I disagree. Good models based on metrics are much better predictors of talent than the eye test. GMs have about a 40% success rate when drafting in the lottery. They can't even give you 50/50 odds of getting value. There is a model with a 70% success rate.
Scouting is good for looking at mechanics, athletic ability, etc. but you can't watch a player and make an educated guess as to how productively he's going to score over the course of an NBA season. It's impossible.
Disagree. Sighting NBA GM's is a bit shady. Two reasons:
1) The NBA is a totally different game than college.
2) The NBA cares more about revenue than winning. Yes, they don't want to suck, but they would rather be exciting and have superstars to sell. Thus, they are more willing to go for a riskier pick.
I am not saying stats aren't helpful. However, to posit that stats ought to supersede the eye of someone who knows what they are talking about is crazy. Stats can easily be skewed and not many people actually understand the game of basketball.

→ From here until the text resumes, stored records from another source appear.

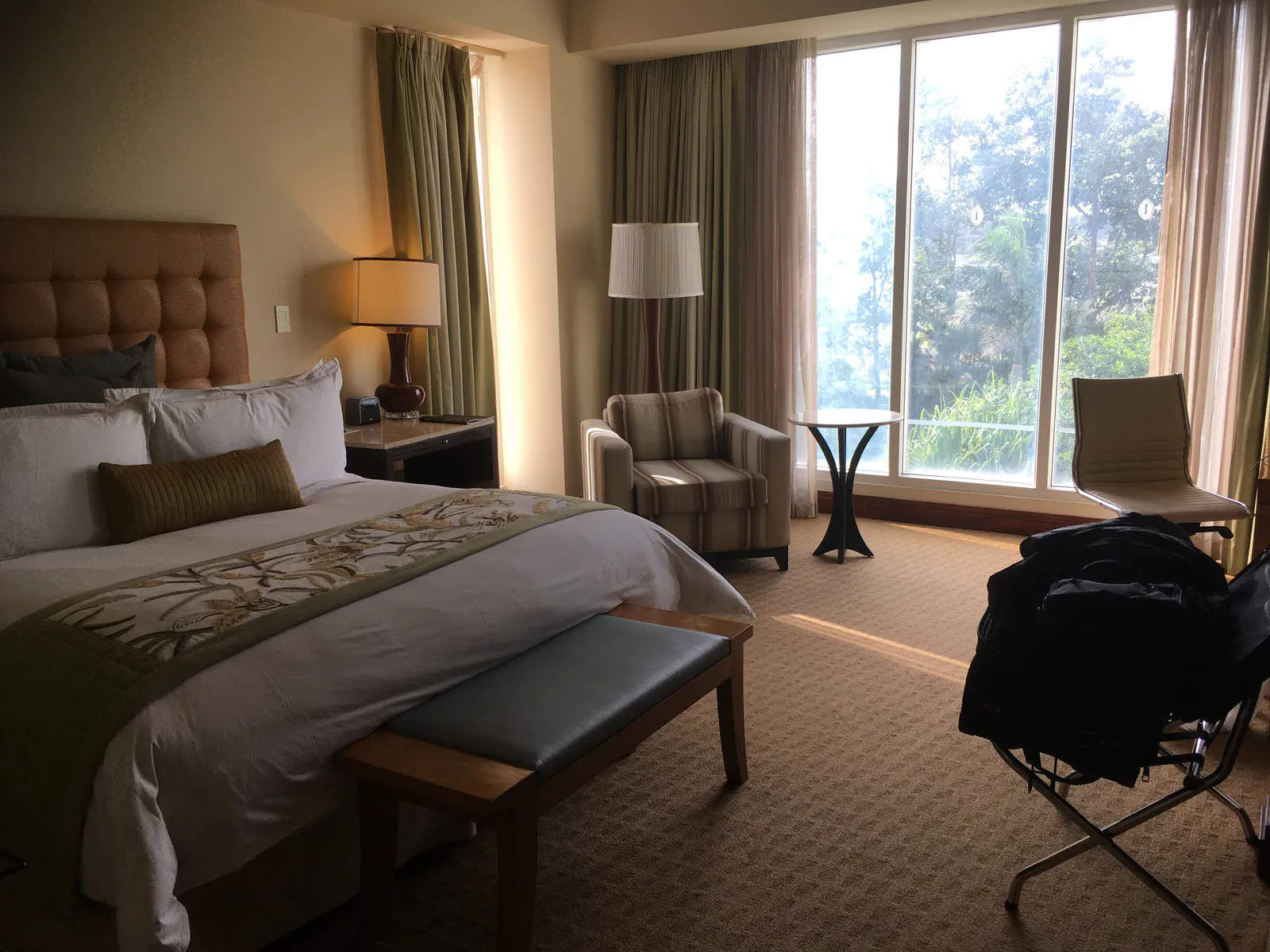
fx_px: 1064
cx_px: 635
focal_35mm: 29
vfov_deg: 48.2
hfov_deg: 61.7
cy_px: 476
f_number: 2.2
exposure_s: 1/126
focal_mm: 4.15
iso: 25
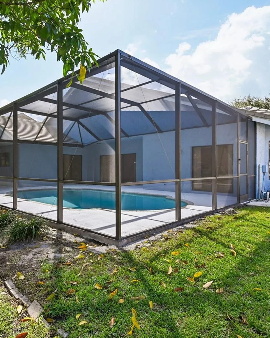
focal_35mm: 24
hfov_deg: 59.3
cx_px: 124
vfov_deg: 70.9
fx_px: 237
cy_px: 167
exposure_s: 1/1000
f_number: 8
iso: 800
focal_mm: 16.5
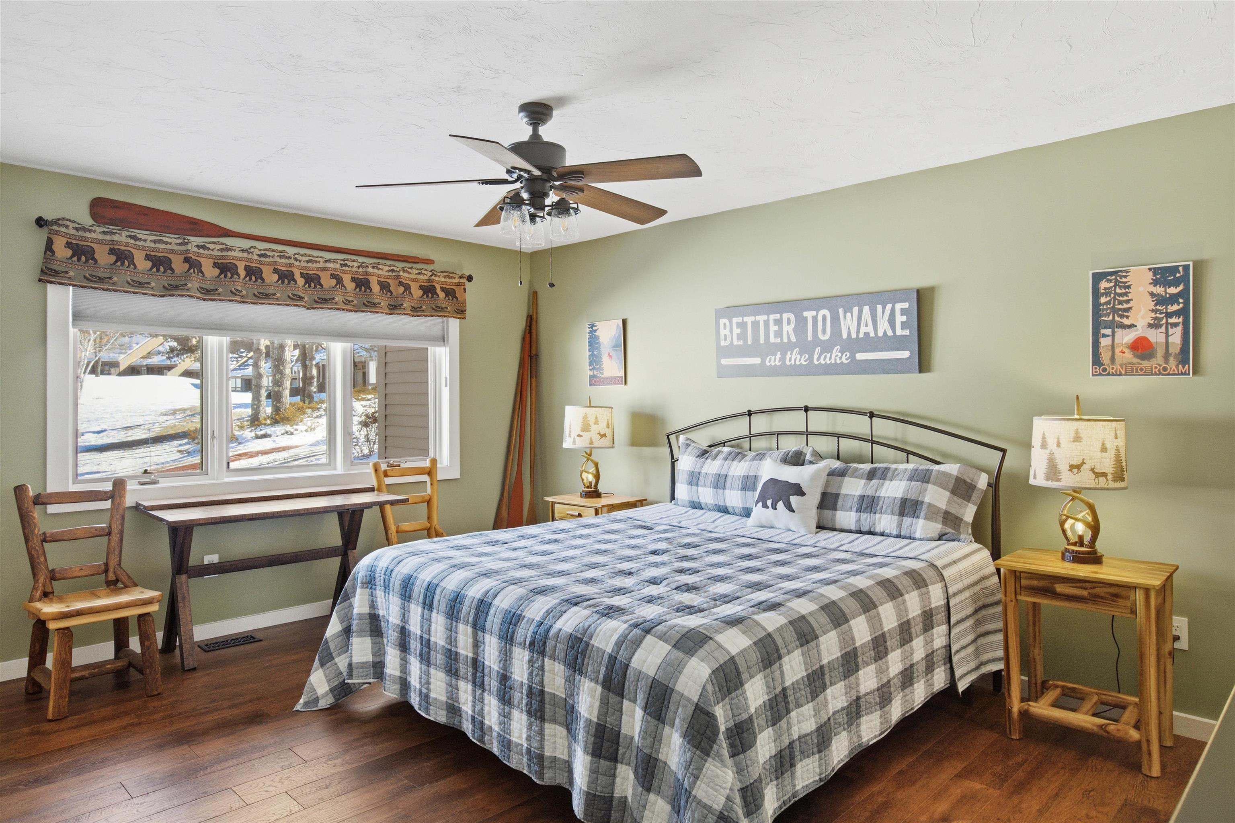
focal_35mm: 22
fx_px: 755
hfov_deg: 78.6
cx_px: 618
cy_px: 412
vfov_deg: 57.2
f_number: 8
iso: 1250
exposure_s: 1/2000
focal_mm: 22
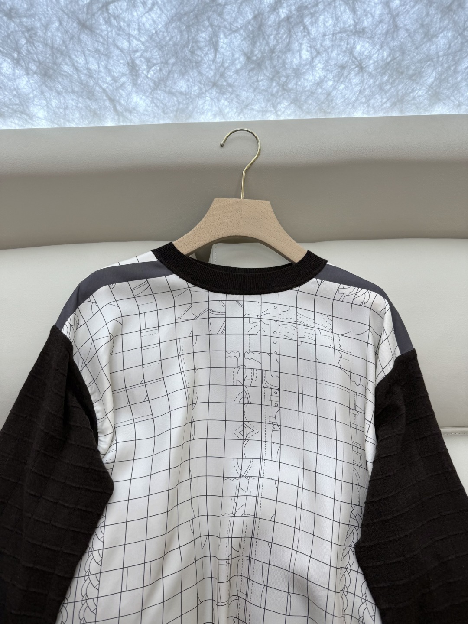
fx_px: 433
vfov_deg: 71.6
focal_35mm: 24
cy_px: 312
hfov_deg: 56.8
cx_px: 234
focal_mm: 6.76
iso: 80
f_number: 1.78
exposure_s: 1/381
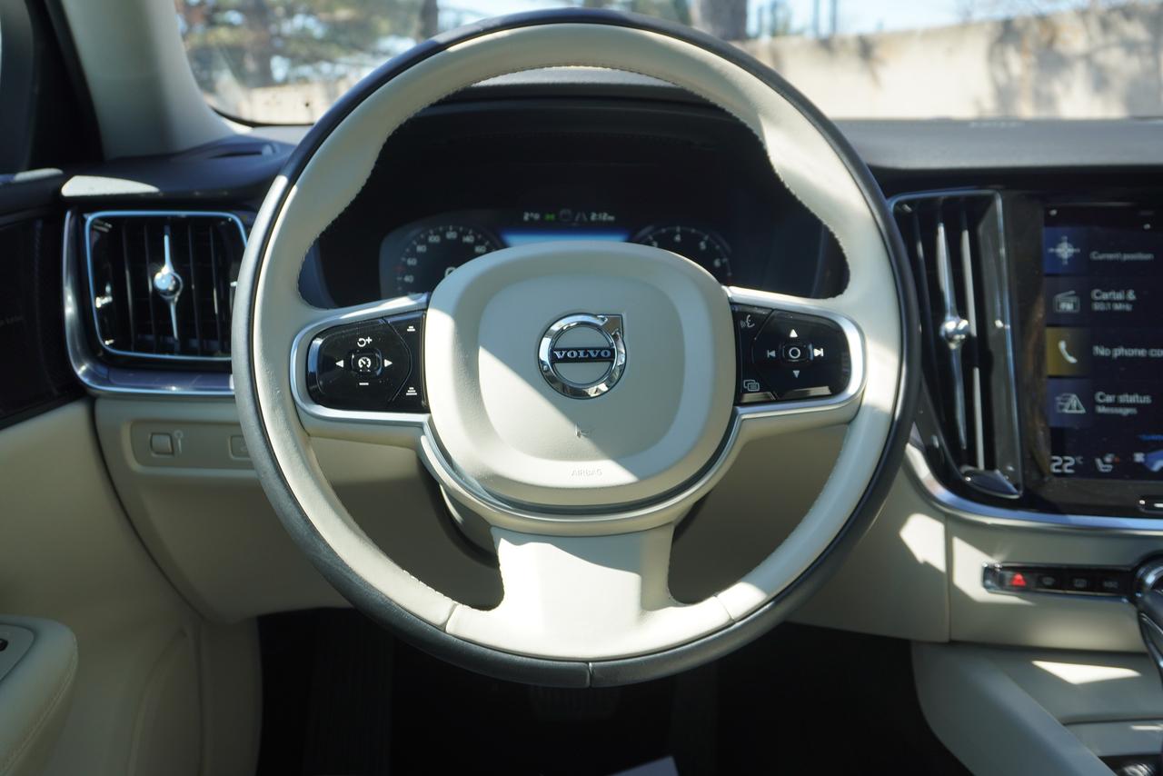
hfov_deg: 55.1
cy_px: 388
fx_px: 1115
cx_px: 582
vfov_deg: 38.4
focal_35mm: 34
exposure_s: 1/100
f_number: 5.6
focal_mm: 23
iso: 100
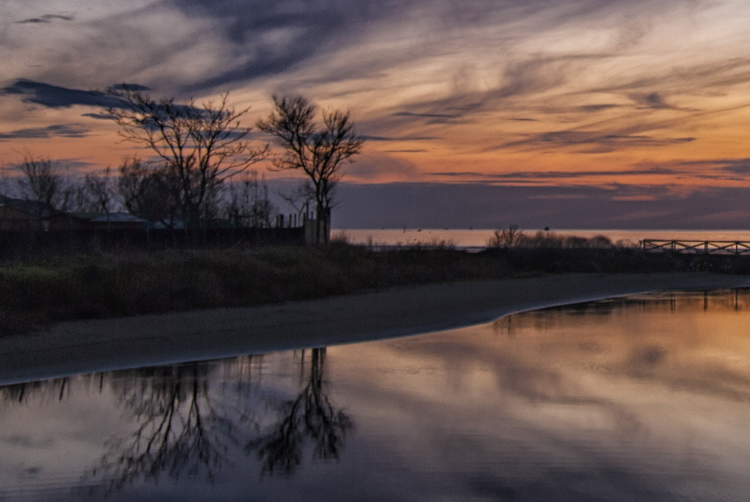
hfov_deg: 24.2
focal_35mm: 80
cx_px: 752
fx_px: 1669
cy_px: 37
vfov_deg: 16.8
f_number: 3.5
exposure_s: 1/50
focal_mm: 24
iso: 100
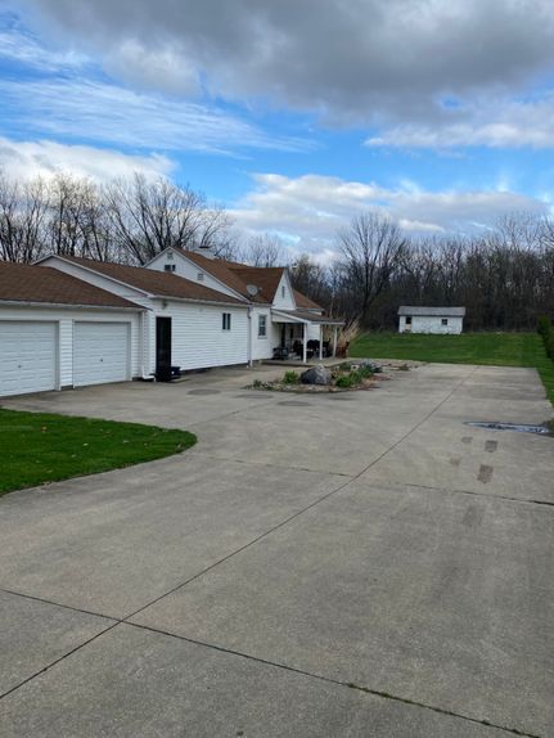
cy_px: 369
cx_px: 277
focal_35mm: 26
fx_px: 554
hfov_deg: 53.1
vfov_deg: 67.3
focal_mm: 4.25
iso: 32
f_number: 1.8
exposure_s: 1/1608
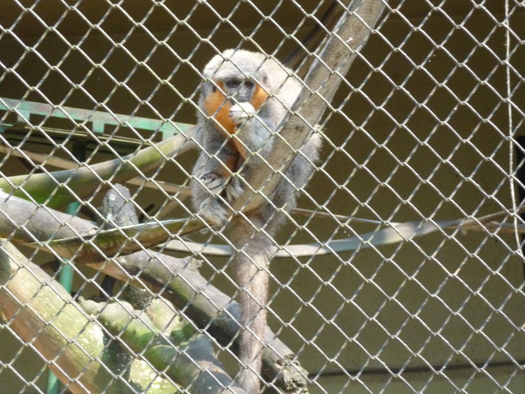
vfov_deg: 15.4
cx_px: 262
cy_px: 197
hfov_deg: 20.4
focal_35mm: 96
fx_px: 1456
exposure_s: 1/200
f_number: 4.7
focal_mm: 16.3
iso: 500
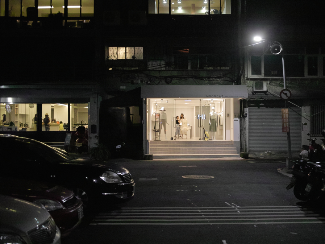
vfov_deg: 32.2
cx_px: 185
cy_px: 123
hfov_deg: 42.0
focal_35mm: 45
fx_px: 423
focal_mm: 24.2
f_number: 2.8
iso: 800
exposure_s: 1/60
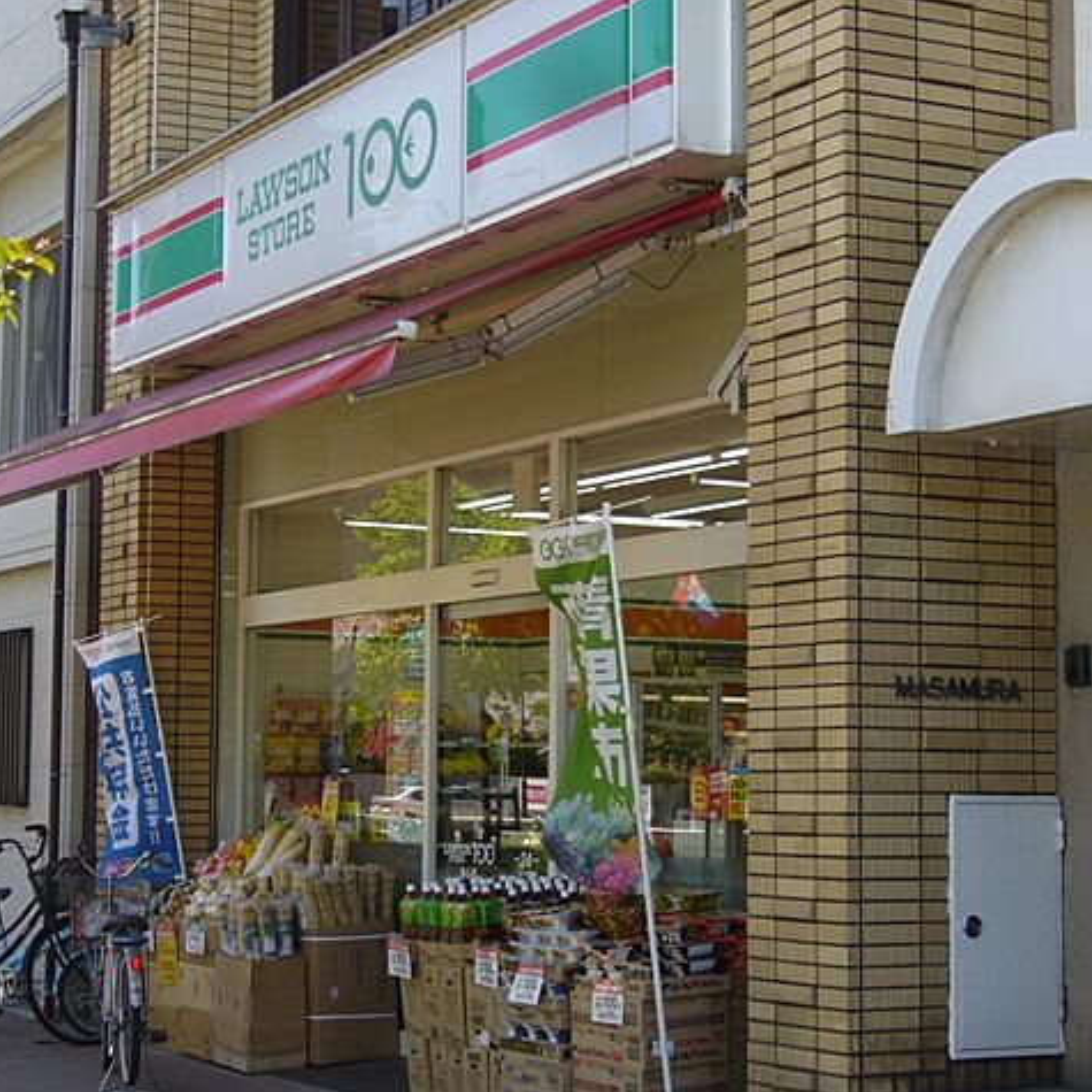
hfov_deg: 23.0
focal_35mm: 75
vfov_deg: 23.1
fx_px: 2677
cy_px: 545
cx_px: 467
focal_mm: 10.4
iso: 80
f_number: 3.8
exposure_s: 1/200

Then GMs are dumber than I thought, because it's clear from data that the home team sells tickets by winning, and the away team sells tickets by having a superstar.
If the college game is totally different from the NBA how come models based on college stats perform so well as predictors?
That is not necessarily the the case. Three of the six division champions are not in the top ten for attendance. Two of the top ten teams for attendance were under .500, including the second leading team in attendance.
Oh, and the team with the second least amount of attendance was eighteen games over .500 and second in their division.
Good college players normally, but does not necessarily, equal good NBA players. Hence, the Blue Devils. Statically good college players becoming statically good NBA players over time is not revolutionary.
Comparing Team X against Team Y is flawed because they face different markets. The data I cited controlled for that.
So stats are better predictors than scouts? I don't get your point.
Sketchy but ok.
I have no problem with stats and statistical models being used as tool for scouting. However, stats and statistical models should never override the eye test of someone who truly knows basketball.